>> BEGIN Records

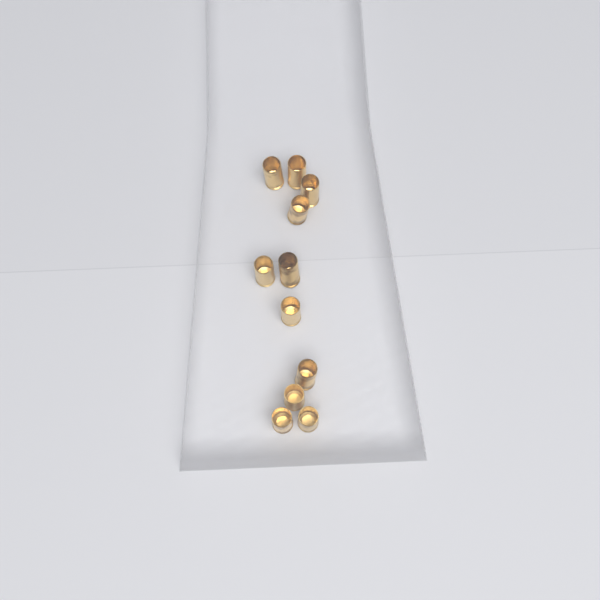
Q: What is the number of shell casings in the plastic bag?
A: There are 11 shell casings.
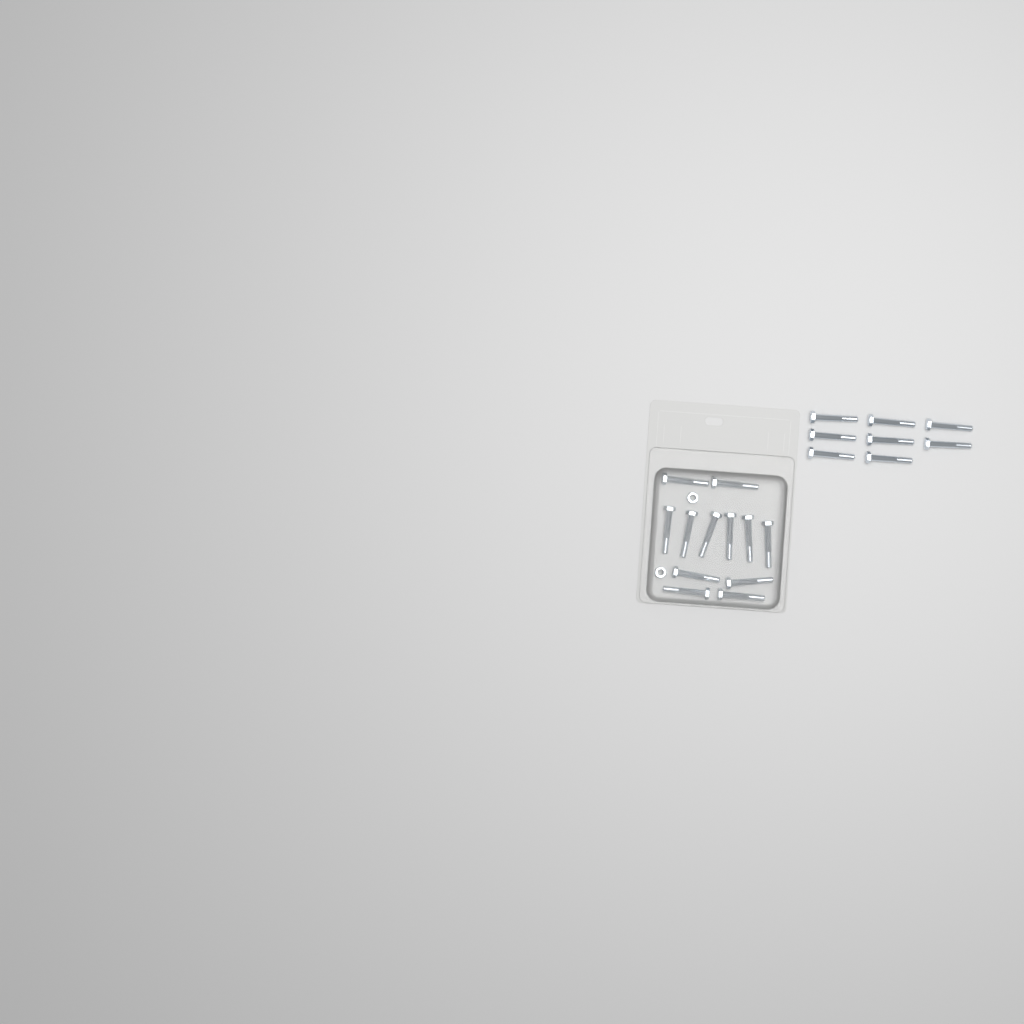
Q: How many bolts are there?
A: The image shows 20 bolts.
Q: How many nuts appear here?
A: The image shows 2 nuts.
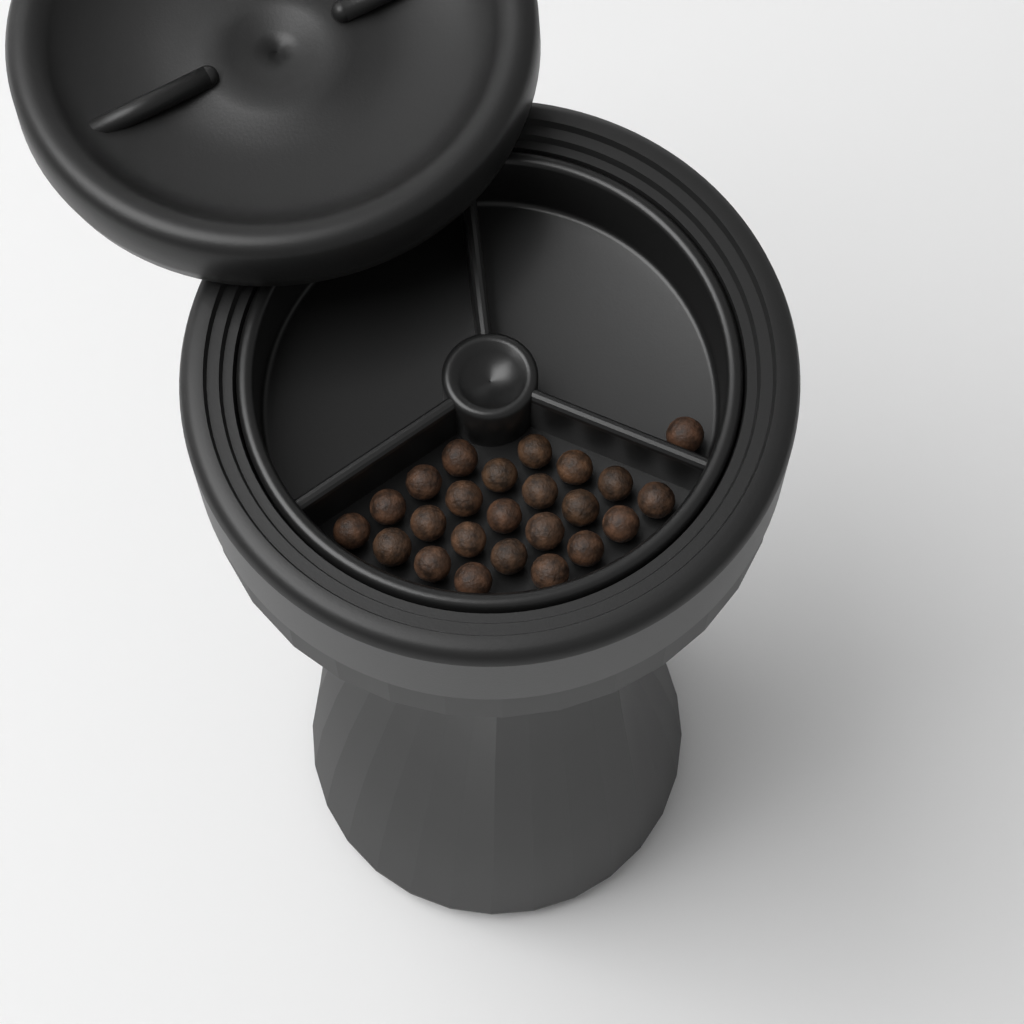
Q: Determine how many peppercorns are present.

>> END Records
>> BEGIN Records

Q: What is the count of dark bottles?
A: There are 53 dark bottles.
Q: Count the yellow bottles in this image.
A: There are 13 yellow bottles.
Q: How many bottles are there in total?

>> END Records
>> BEGIN Records

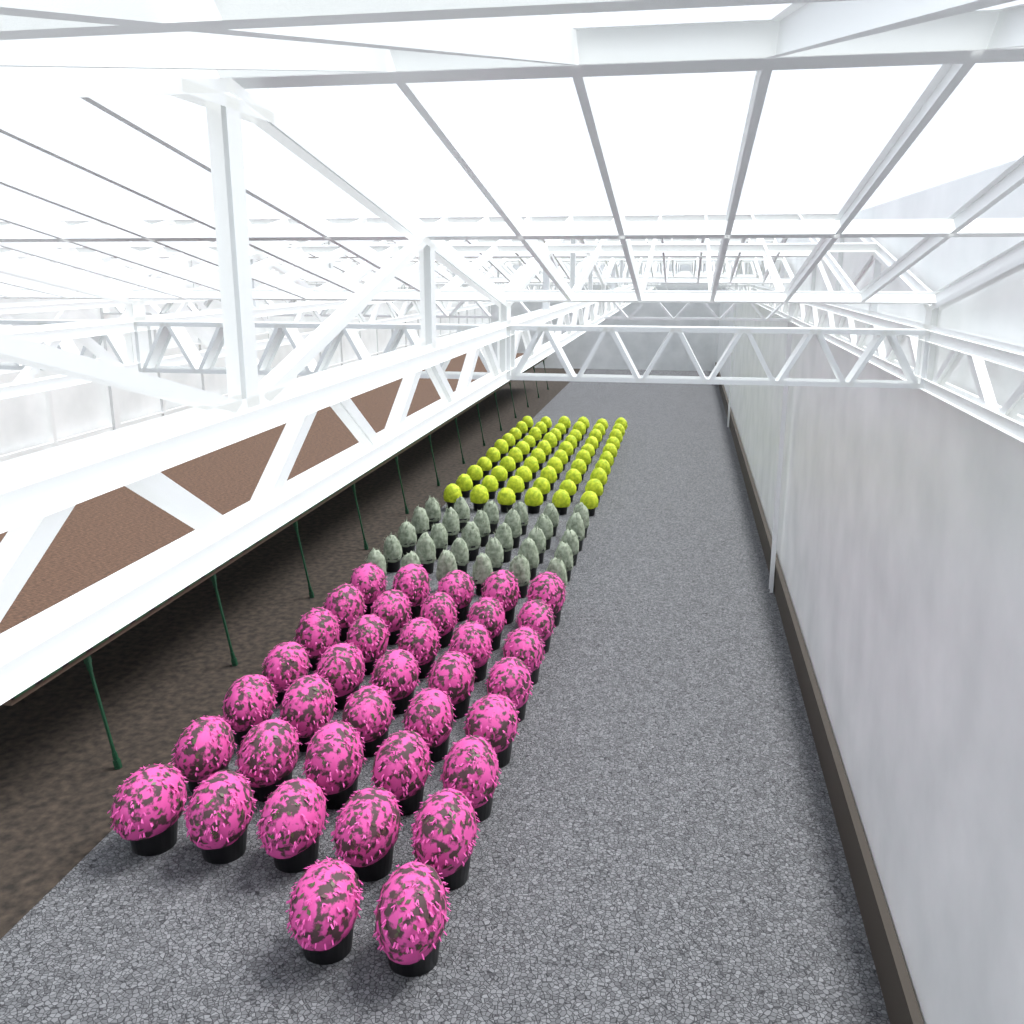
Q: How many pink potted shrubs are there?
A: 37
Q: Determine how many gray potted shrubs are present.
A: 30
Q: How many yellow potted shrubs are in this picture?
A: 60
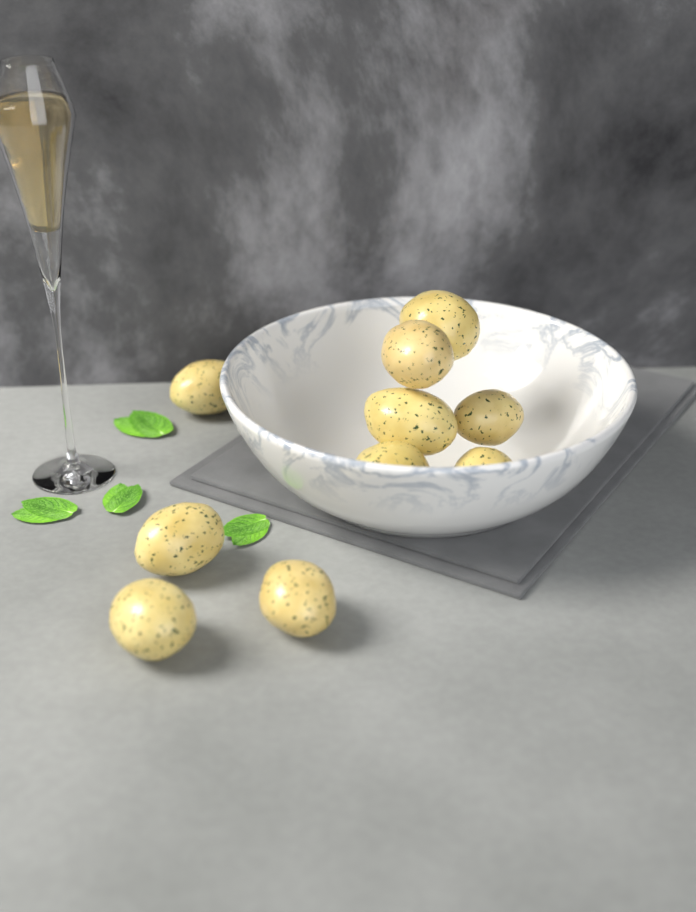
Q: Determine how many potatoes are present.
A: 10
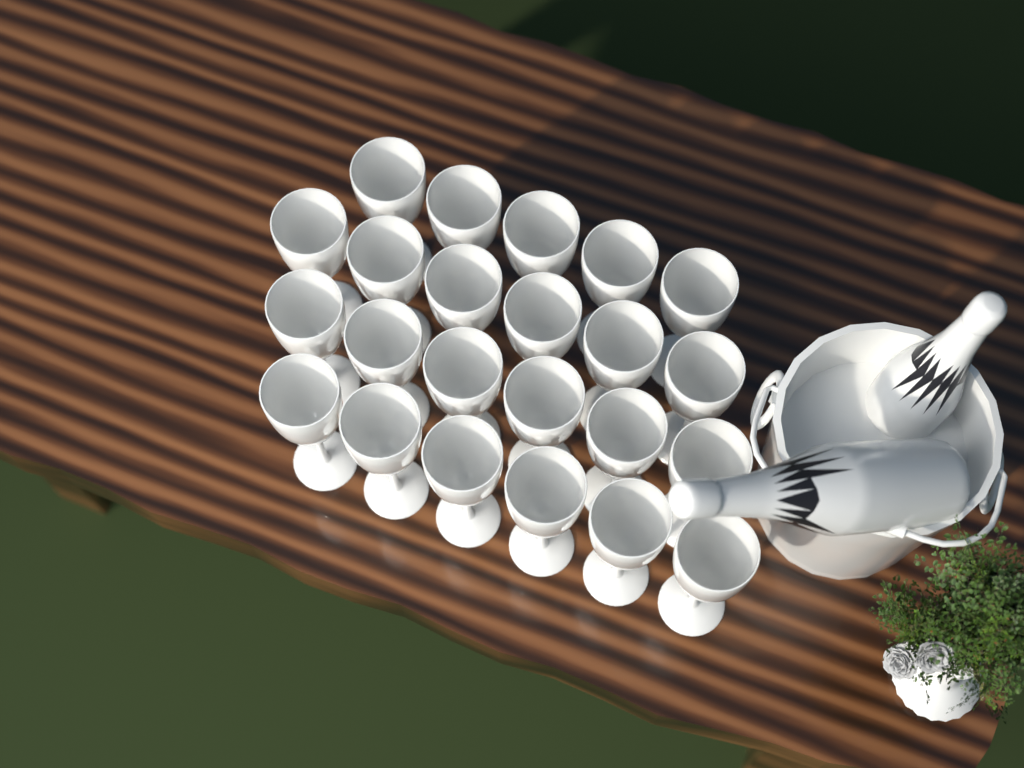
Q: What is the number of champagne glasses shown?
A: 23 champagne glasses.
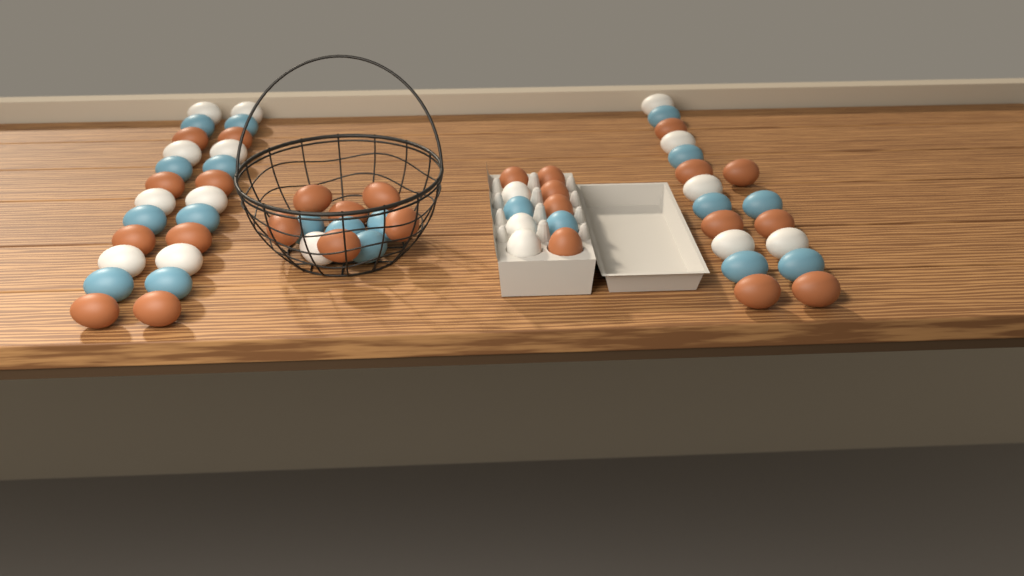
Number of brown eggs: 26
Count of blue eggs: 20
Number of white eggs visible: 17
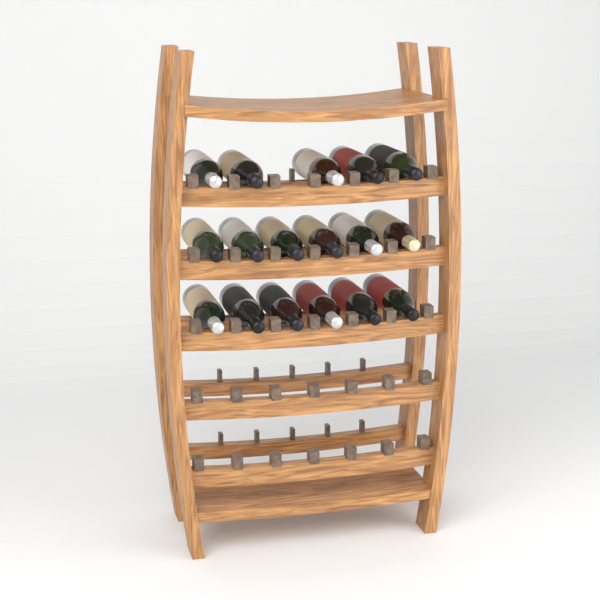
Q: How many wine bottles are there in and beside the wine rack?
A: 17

>> END Records

Goal:
Pick out each of the lines above that contains the word "dark", and copy those lines in full.

Expected output:
Q: What is the count of dark bottles?
A: There are 53 dark bottles.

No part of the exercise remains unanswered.